More than that, Hazen and Lovullo, both strong on the analytics side of things, overhauled the team's processes. The switch in catchers strong in pitch framing metrics was a reflection of that. Overall, the team's defense went from minus-16 runs save to plus-12. And on a day-to-day basis, the pitchers were given different information with which to work.

"The defense has gotten a little bit better," the always-pensive Greinke said. "And we have different game plans this year with the different person doing the scouting reports for us.."

The results have flowed freely. The team's strikeout rate jumped by 18 percent, the walk rate dropped by eight percent, the home rate plummeted by 23 percent and the collective wOBA allowed went from .351 to .310.
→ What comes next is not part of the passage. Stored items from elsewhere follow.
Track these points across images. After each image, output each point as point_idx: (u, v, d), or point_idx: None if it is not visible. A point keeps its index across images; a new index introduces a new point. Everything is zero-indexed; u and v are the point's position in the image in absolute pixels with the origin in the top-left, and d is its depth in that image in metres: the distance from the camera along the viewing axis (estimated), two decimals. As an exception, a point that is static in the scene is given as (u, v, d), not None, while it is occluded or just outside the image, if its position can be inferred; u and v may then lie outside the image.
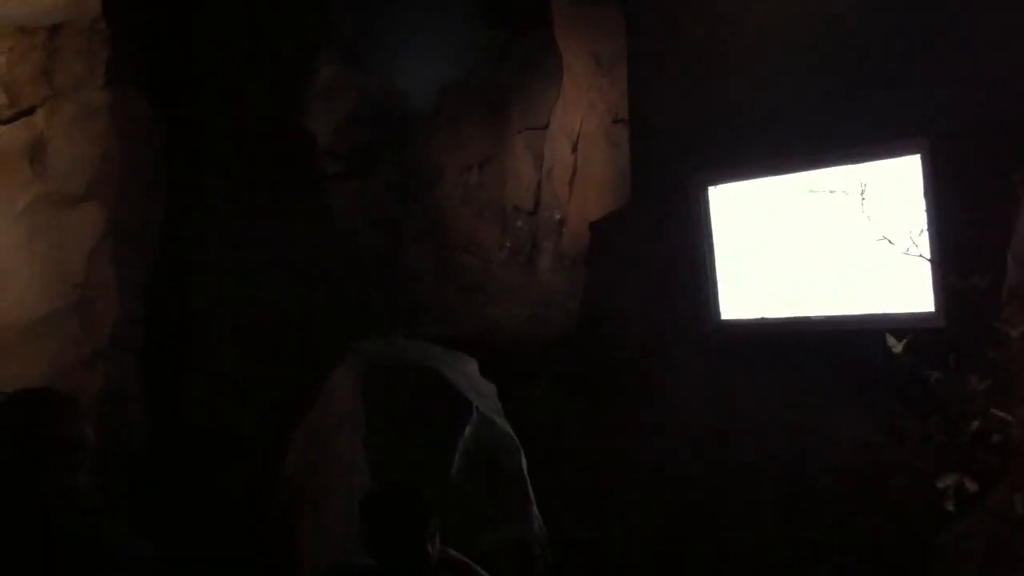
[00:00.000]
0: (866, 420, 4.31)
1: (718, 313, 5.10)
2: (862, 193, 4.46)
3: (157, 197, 5.94)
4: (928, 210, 4.23)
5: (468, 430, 4.39)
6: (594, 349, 5.85)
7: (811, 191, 4.69)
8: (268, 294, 6.30)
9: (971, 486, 3.55)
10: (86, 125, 5.53)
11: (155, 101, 5.91)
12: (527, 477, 4.54)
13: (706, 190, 5.12)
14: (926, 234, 4.23)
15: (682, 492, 4.86)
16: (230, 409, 5.97)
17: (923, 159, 4.27)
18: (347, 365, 4.66)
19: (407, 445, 4.24)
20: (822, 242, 4.67)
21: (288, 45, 6.91)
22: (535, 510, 4.49)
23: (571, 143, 7.60)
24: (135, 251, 5.75)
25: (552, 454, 5.14)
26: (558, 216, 7.47)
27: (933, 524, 3.75)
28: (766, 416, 4.77)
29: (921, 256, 4.20)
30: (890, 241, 4.29)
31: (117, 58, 5.64)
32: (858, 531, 4.18)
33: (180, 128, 6.10)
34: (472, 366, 4.91)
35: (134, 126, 5.78)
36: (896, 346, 3.82)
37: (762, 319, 4.95)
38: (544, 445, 5.03)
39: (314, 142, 6.99)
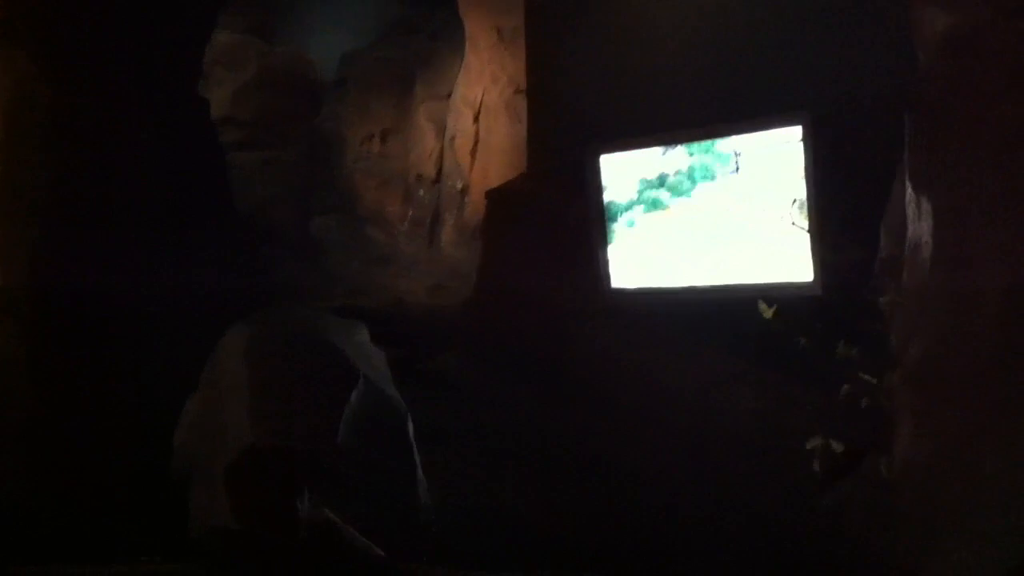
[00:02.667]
0: (749, 385, 4.41)
1: (609, 281, 5.15)
2: (736, 163, 4.55)
3: (46, 162, 5.77)
4: (807, 182, 4.33)
5: (354, 396, 4.38)
6: (494, 318, 5.87)
7: (698, 161, 4.76)
8: (166, 265, 6.17)
9: (837, 447, 3.68)
10: (-30, 87, 5.35)
11: (44, 65, 5.72)
12: (414, 444, 4.55)
13: (598, 159, 5.16)
14: (805, 206, 4.33)
15: (576, 457, 4.92)
16: (125, 382, 5.84)
17: (804, 131, 4.36)
18: (235, 333, 4.61)
19: (292, 412, 4.21)
20: (709, 213, 4.74)
21: (188, 10, 6.75)
22: (421, 476, 4.51)
23: (473, 113, 7.60)
24: (23, 216, 5.59)
25: (450, 422, 5.17)
26: (460, 185, 7.47)
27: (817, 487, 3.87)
28: (658, 381, 4.86)
29: (795, 225, 4.30)
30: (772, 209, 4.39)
31: (4, 20, 5.45)
32: (747, 493, 4.27)
33: (71, 93, 5.93)
34: (363, 334, 4.89)
35: (21, 90, 5.60)
36: (767, 312, 3.91)
37: (652, 288, 5.02)
38: (443, 413, 5.06)
39: (209, 110, 6.84)
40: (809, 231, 4.32)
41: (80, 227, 6.02)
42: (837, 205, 4.23)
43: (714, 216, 4.74)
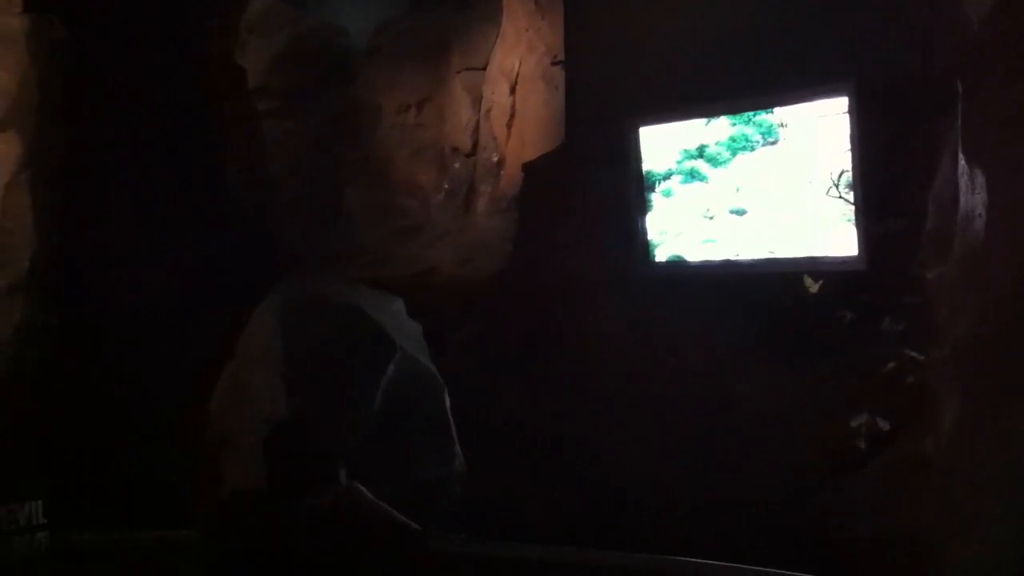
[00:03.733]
0: (786, 361, 4.32)
1: (647, 255, 5.09)
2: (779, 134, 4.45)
3: (73, 131, 5.78)
4: (853, 153, 4.23)
5: (391, 368, 4.36)
6: (527, 291, 5.82)
7: (739, 131, 4.68)
8: (196, 235, 6.16)
9: (883, 425, 3.60)
10: (2, 52, 5.34)
11: (74, 30, 5.71)
12: (450, 416, 4.53)
13: (637, 131, 5.08)
14: (850, 177, 4.23)
15: (604, 433, 4.87)
16: (153, 350, 5.86)
17: (850, 101, 4.26)
18: (270, 303, 4.59)
19: (328, 383, 4.21)
20: (751, 185, 4.66)
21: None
22: (457, 449, 4.50)
23: (510, 84, 7.48)
24: (52, 184, 5.60)
25: (480, 395, 5.13)
26: (496, 158, 7.36)
27: (841, 466, 3.80)
28: (694, 357, 4.79)
29: (843, 199, 4.20)
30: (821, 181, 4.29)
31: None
32: (776, 471, 4.21)
33: (101, 59, 5.92)
34: (398, 305, 4.86)
35: (52, 55, 5.59)
36: (812, 286, 3.84)
37: (690, 261, 4.95)
38: (472, 386, 5.03)
39: (245, 78, 6.80)
40: (854, 204, 4.23)
41: (109, 193, 6.03)
42: (882, 177, 4.12)
43: (754, 188, 4.66)
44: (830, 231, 4.33)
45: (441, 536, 4.26)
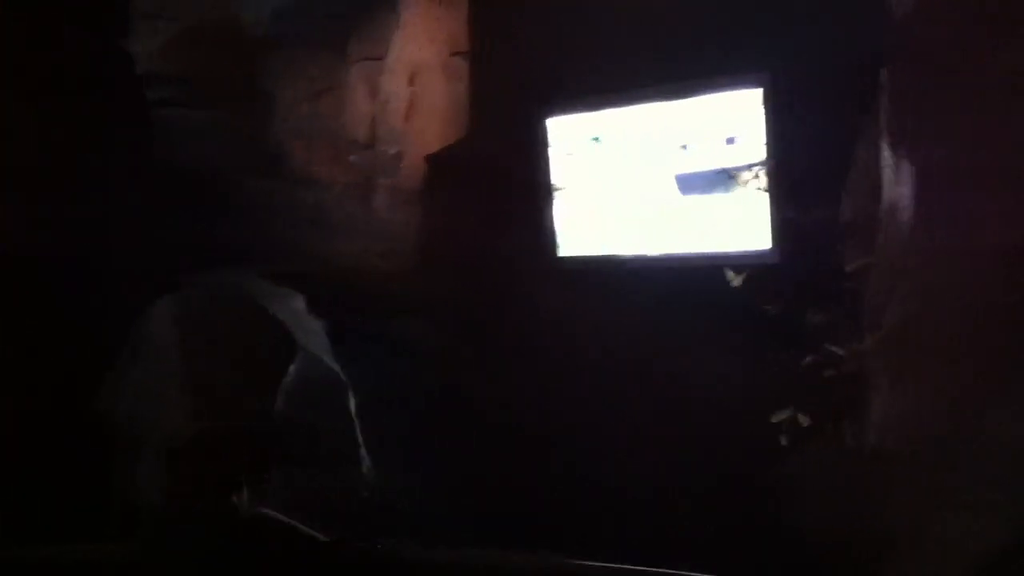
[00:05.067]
0: (707, 357, 4.27)
1: (556, 249, 4.98)
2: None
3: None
4: (767, 145, 4.20)
5: (292, 369, 4.16)
6: (434, 284, 5.65)
7: (650, 125, 4.60)
8: (87, 229, 5.80)
9: (804, 420, 3.56)
10: None
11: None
12: (356, 417, 4.35)
13: (544, 122, 4.97)
14: (764, 169, 4.19)
15: (525, 428, 4.75)
16: (44, 347, 5.48)
17: (764, 93, 4.23)
18: (167, 301, 4.35)
19: (227, 384, 3.98)
20: (660, 178, 4.58)
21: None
22: (363, 451, 4.32)
23: (408, 75, 7.29)
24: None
25: (390, 392, 4.96)
26: (395, 150, 7.16)
27: (776, 457, 3.76)
28: (611, 352, 4.71)
29: (760, 189, 4.16)
30: (730, 174, 4.24)
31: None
32: (703, 465, 4.15)
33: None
34: (300, 302, 4.66)
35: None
36: (735, 279, 3.78)
37: (601, 256, 4.86)
38: (381, 383, 4.86)
39: (133, 65, 6.45)
40: (769, 197, 4.19)
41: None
42: (798, 170, 4.09)
43: (667, 181, 4.59)
44: (743, 225, 4.29)
45: (352, 542, 4.07)
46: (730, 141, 4.32)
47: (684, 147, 4.46)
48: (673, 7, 4.62)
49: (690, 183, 4.44)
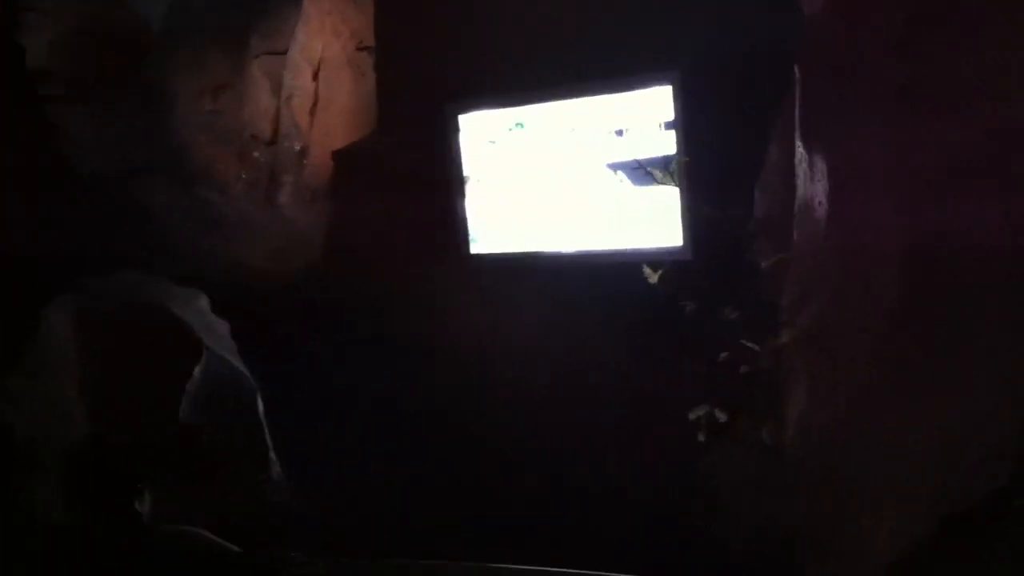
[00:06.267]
0: (623, 353, 4.26)
1: (468, 246, 4.93)
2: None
3: None
4: (677, 143, 4.21)
5: (197, 371, 4.01)
6: (341, 283, 5.54)
7: (562, 122, 4.58)
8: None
9: (721, 416, 3.58)
10: None
11: None
12: (264, 420, 4.22)
13: (456, 118, 4.91)
14: (675, 167, 4.21)
15: (437, 428, 4.68)
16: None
17: (674, 91, 4.24)
18: (64, 303, 4.14)
19: (128, 388, 3.82)
20: (573, 175, 4.57)
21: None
22: (273, 455, 4.20)
23: (312, 70, 7.15)
24: None
25: (299, 394, 4.83)
26: (298, 147, 7.02)
27: (694, 453, 3.76)
28: (525, 351, 4.67)
29: (673, 185, 4.18)
30: (647, 170, 4.24)
31: None
32: (621, 463, 4.13)
33: None
34: (203, 302, 4.50)
35: None
36: (652, 276, 3.78)
37: (514, 253, 4.83)
38: (290, 384, 4.73)
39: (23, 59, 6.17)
40: (680, 193, 4.21)
41: None
42: (709, 166, 4.12)
43: (577, 177, 4.57)
44: (655, 222, 4.30)
45: (263, 551, 3.95)
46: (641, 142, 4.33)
47: (615, 133, 4.43)
48: (584, 3, 4.61)
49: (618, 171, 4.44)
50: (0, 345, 4.27)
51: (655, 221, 4.29)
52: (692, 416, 3.64)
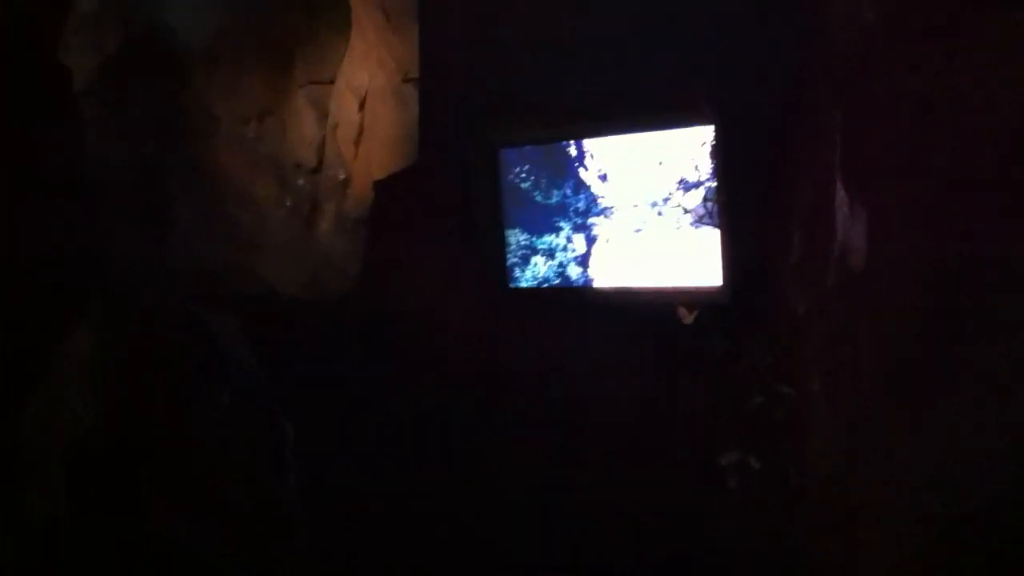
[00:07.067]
0: (655, 393, 4.21)
1: (507, 280, 4.91)
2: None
3: None
4: (719, 183, 4.17)
5: (223, 388, 4.04)
6: (375, 314, 5.54)
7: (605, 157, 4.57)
8: (11, 243, 5.60)
9: (755, 464, 3.52)
10: None
11: None
12: (286, 436, 4.23)
13: (498, 152, 4.91)
14: (715, 207, 4.17)
15: (461, 459, 4.66)
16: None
17: (716, 130, 4.21)
18: (92, 316, 4.20)
19: (153, 402, 3.85)
20: (615, 211, 4.55)
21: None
22: (292, 470, 4.20)
23: (358, 101, 7.19)
24: None
25: (326, 416, 4.84)
26: (342, 176, 7.05)
27: (713, 497, 3.70)
28: (560, 389, 4.64)
29: (712, 226, 4.13)
30: (686, 209, 4.20)
31: None
32: (650, 507, 4.08)
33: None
34: (231, 322, 4.53)
35: None
36: (687, 318, 3.73)
37: (553, 287, 4.79)
38: (317, 408, 4.75)
39: (71, 80, 6.28)
40: (720, 235, 4.16)
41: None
42: (750, 208, 4.06)
43: (619, 214, 4.55)
44: (694, 261, 4.25)
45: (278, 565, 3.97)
46: (683, 181, 4.29)
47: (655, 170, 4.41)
48: (626, 42, 4.59)
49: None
50: (20, 354, 4.33)
51: (694, 261, 4.24)
52: (724, 462, 3.57)
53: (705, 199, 4.16)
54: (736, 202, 4.08)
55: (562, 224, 4.73)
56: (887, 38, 2.88)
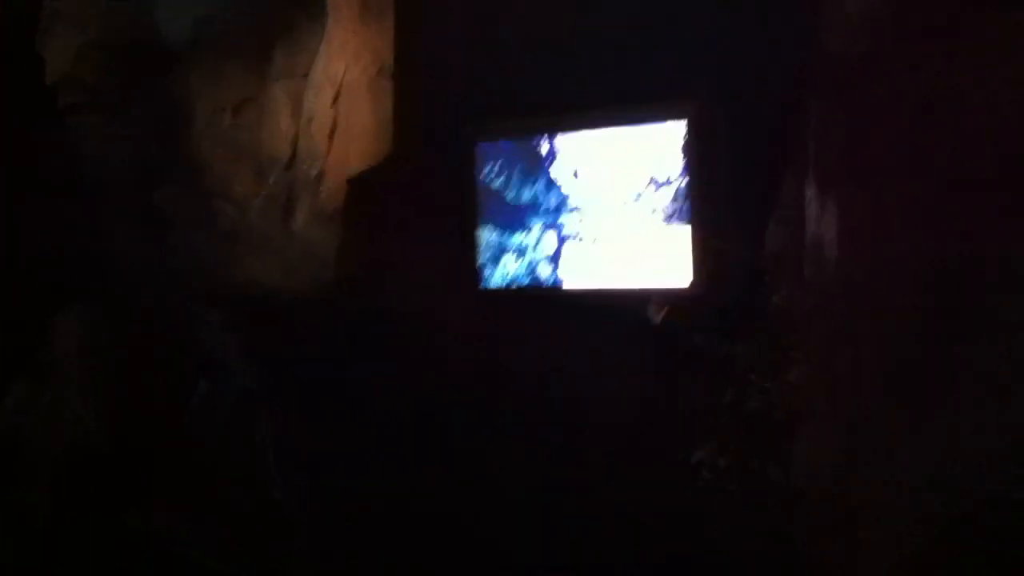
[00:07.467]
0: (632, 389, 4.21)
1: (481, 277, 4.89)
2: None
3: None
4: (691, 177, 4.16)
5: (205, 385, 4.01)
6: (351, 306, 5.52)
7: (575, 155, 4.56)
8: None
9: (722, 461, 3.54)
10: None
11: None
12: (272, 434, 4.22)
13: (475, 147, 4.89)
14: (687, 201, 4.15)
15: (442, 450, 4.66)
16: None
17: (689, 124, 4.19)
18: (74, 312, 4.17)
19: (135, 401, 3.83)
20: (586, 208, 4.53)
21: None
22: (277, 476, 4.18)
23: (333, 94, 7.14)
24: None
25: (310, 411, 4.82)
26: (316, 171, 7.00)
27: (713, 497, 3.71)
28: (534, 386, 4.63)
29: (683, 221, 4.12)
30: (656, 206, 4.19)
31: None
32: (640, 503, 4.09)
33: None
34: (214, 317, 4.51)
35: None
36: (658, 314, 3.74)
37: (525, 286, 4.77)
38: (300, 401, 4.73)
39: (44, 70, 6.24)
40: (691, 230, 4.14)
41: None
42: (722, 203, 4.07)
43: (589, 210, 4.53)
44: (664, 259, 4.23)
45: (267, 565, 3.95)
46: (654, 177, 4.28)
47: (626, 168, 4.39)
48: (602, 35, 4.58)
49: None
50: (10, 350, 4.29)
51: (665, 258, 4.22)
52: (694, 460, 3.59)
53: (675, 196, 4.15)
54: (708, 196, 4.08)
55: (533, 222, 4.71)
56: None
On the intangible front was the development of a group dynamic among the pitchers. Baseball teams, when they are going well, always swear this is a thing, even a sport in which by definition, each guy plies his trade all on by himself, one dude at a time.

Yet it does sometimes feel like there is something more that happens with surging teams, where a group becomes more than the sum of its component parts kind of like you see happen in football or basketball. You might not be able to prove that it happens, but that doesn't mean it doesn't exist, at least for the players.

"Hundred percent," said Bradley, a true believer in the group dynamic. "It is a personal pride we take, whether it's a starter or a closer or my job, that when we take the mound, we want to be the best all-around pitching staff in the big leagues.

"We kind of realized that early on, with the way our starters were throwing, with the way our bullpen was throwing. With the starters, every night out they're trying to out-do the guy from the night before. For (the relievers), it's the same thing; we're trying to keep the lead where it is and not given up. I just think it's a personal pride, where last year we were the worst staff in the big leagues, so let's flip the script and be one of the best."

And the Diamondbacks are one of the best and they have one game to prove it, for now, against the team we're overlooking now, the Rockies.

Colorado has followed similar narrative threads. Its pitching staff stunk last season; this season it's one of the best in franchise history. Though, in Colorado's case, the improvement has been more fueled by an influx of rookies and bullpen additions than the collective improvement of the holdovers. And there's a new manager in Bud Black, though he's more of a veteran skipper than the upstart Lovullo.

Finally, there is the kinda-sorta conquering of a hitter-haven home park: both Chase Field and Coors Field have ranked in the top five in run scoring park factors pretty much every year of their respective existences. But this year, the Diamondbacks and Rockies have proven that even in extreme offensive environments, a team can win with pitching.

All those similarities aside, Wednesday's showdown represents an intriguing and unexpected drama between division opponents who know each other really well. For all his foresight and good judgment in piecing this together for the long haul, for Hazen and the D-backs, it's now all about the next nine innings.

"Over 162 games, you try to keep the long view as much as you can," Hazen said. "Now that it boils down to one game, it's like a seventh game, an elimination game. We'll approach it as such. But at the same time, the fact that you're playing October baseball means a lot. It's the best time of the year."